A high-pressure flux method to synthesize high-purity oxyhydride

Adding a flux during the synthesis of oxyhydride is a good strategy to obtain a pure, homogeneous product, revealed scientists from Tokyo Tech.

A SrCl₂ flux promotes the melting of a portion of the reactants and facilitates their diffusion among the reactants, which has proven to be the key to producing highly pure SrVO_2.4H_0.6 or Sr₃v₂or_6.2H_0.8 perovskite oxyhydride in high pressure and high temperature reactions. These compounds have potential as catalysts and as electrode materials for lithium-ion batteries.

Perovskite oxyhydride with oxide (O^2–) and hydride (H^–) anions are promising compounds with applications in catalytic systems and batteries. Unfortunately, synthesizing oxyhydride is generally difficult, mainly due to the highly reactive nature of H.^– here.

It is known that high pressure and high temperature reactions are effective in synthesizing oxyhydride. For example, Sr₂VO_4–xH_x perovskite can be synthesized directly from oxide and hydride precursors in high-pressure and high-temperature reactions.

An important advantage of these reactions is that H^– the content of the final product can be tuned by adjusting the composition and ratio of the precursors. This essentially means that the electronic and magnetic properties of the product can also be customized.
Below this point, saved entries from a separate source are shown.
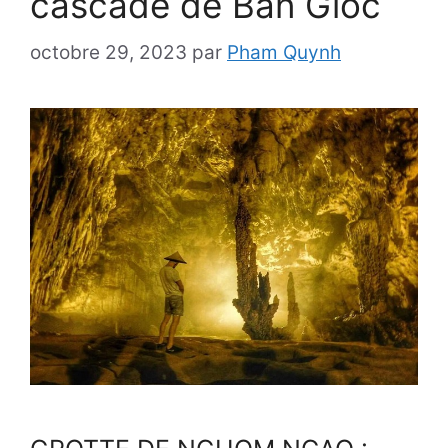
cascade de Ban Gioc
octobre 29, 2023
par
Pham Quynh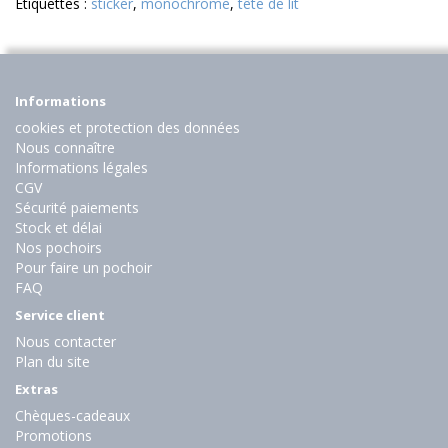
Etiquettes :
sticker
,
monochrome
,
tête de lit
Informations
cookies et protection des données
Nous connaître
Informations légales
CGV
Sécurité paiements
Stock et délai
Nos pochoirs
Pour faire un pochoir
FAQ
Service client
Nous contacter
Plan du site
Extras
Chèques-cadeaux
Promotions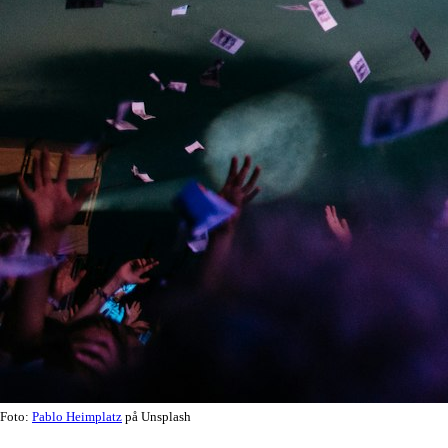
Foto:
Pablo Heimplatz
på Unsplash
Unlike Sr₂VO_4–xH_xsynthesizes SrVO_3–xH_x It has proven to be very difficult, because the necessary reactions at high pressure and high temperature lead to the formation of many impurities and inconsistent products, mainly due to the insufficient dispersion of solid components.

In a recent study published in Journal of the American Chemical Society, a research team led by Associate Professor Takafumi Yamamoto from the Institute of Innovative Research at the Tokyo Institute of Technology (Tokyo Tech) found a solution to this problem. They developed a new method to synthesize highly pure SrVO_2.4H_0.6 and Sr₃v₂or_6.2H_0.8, two new perovskite oxyhydrides. This study was conducted as part of a collaborative research project with the National Institutes for Quantum Science and Technology, Japan.
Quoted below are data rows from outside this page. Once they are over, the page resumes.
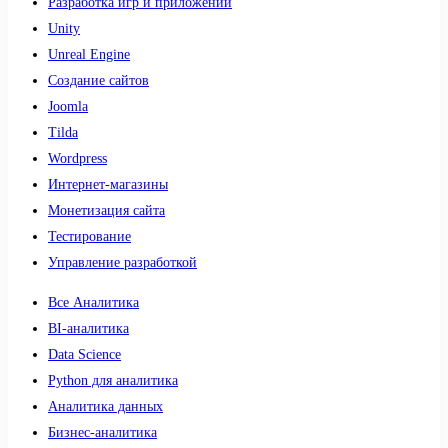
Разработка игр и приложений
Unity
Unreal Engine
Создание сайтов
Joomla
Tilda
Wordpress
Интернет-магазины
Монетизация сайта
Тестирование
Управление разработкой
Все Аналитика
BI-аналитика
Data Science
Python для аналитика
Аналитика данных
Бизнес-аналитика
The researchers started with SrO, SrH₂and V₂or₃and SrCl is added₂ of these reactants. They observed compositional differences in samples prepared under different conditions using a technique called in-situ synchrotron X-ray diffraction, shedding light on the role of SrCl₂ in the reaction. It acts as a flux at a high temperature of 1200 ℃ and a high pressure of 2 GPa, which facilitates the melting and melting of a part of the reactants, thus promoting diffusion.
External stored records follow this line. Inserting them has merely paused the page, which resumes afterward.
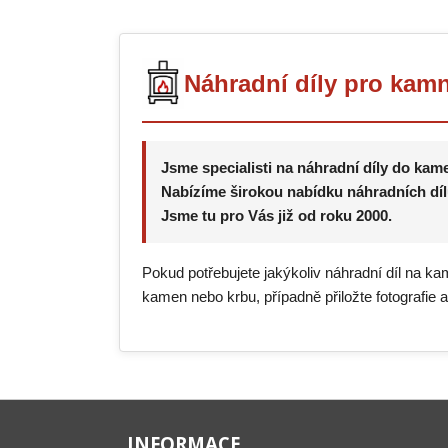
Náhradní díly pro kamn
Jsme specialisti na náhradní díly do kam
Nabízíme širokou nabídku náhradních díl
Jsme tu pro Vás již od roku 2000.
Pokud potřebujete jakýkoliv náhradní díl na ka
kamen nebo krbu, případně přiložte fotografie 
INFORMACE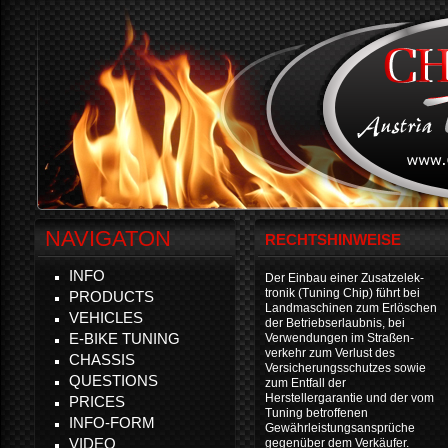
NAVIGATON
RECHTSHINWEISE
INFO
Der Einbau einer Zusatzelek-
tronik (Tuning Chip) führt bei
PRODUCTS
Landmaschinen zum Erlöschen
VEHICLES
der Betriebserlaubnis, bei
E-BIKE TUNING
Verwendungen im Straßen-
verkehr zum Verlust des
CHASSIS
Versicherungsschutzes sowie
QUESTIONS
zum Entfall der
Herstellergarantie und der vom
PRICES
Tuning betroffenen
INFO-FORM
Gewährleistungsansprüche
VIDEO
gegenüber dem Verkäufer.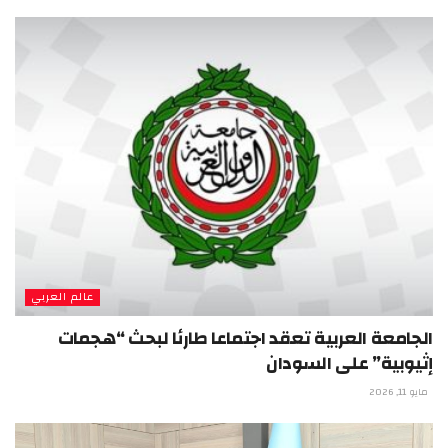
عالم العربي
الجامعة العربية تعقد اجتماعا طارئا لبحث “هجمات
إثيوبية” على السودان
مايو 11, 2026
Because of this, the researchers were able to suppress the development of non-uniform products that are usually seen due to insufficient dispersion, obtaining the purest SrVO_2.4H_0.6 or Sr₃v₂or_6.2H_0.8 perovskite oxyhydride.

In addition, the team investigated the electrochemical properties of the prepared perovskite oxyhydride as an electrode material. “With low working potential, excellent flexibility, and high rate characteristics, SrVO_3–xH_x may be suitable as a negative electrode for lithium-ion batteries, first for oxyhydride,” said Dr. Yamamoto.

In general, the use of a flux to amplify the desired reaction pathways in high pressure and high temperature reactions can be a powerful strategy to open many new compounds beyond perovskite oxyhydride. Dr. Yamamoto says, “The proposed synthesis method can also be effective in the synthesis of various types of multi-component systems.”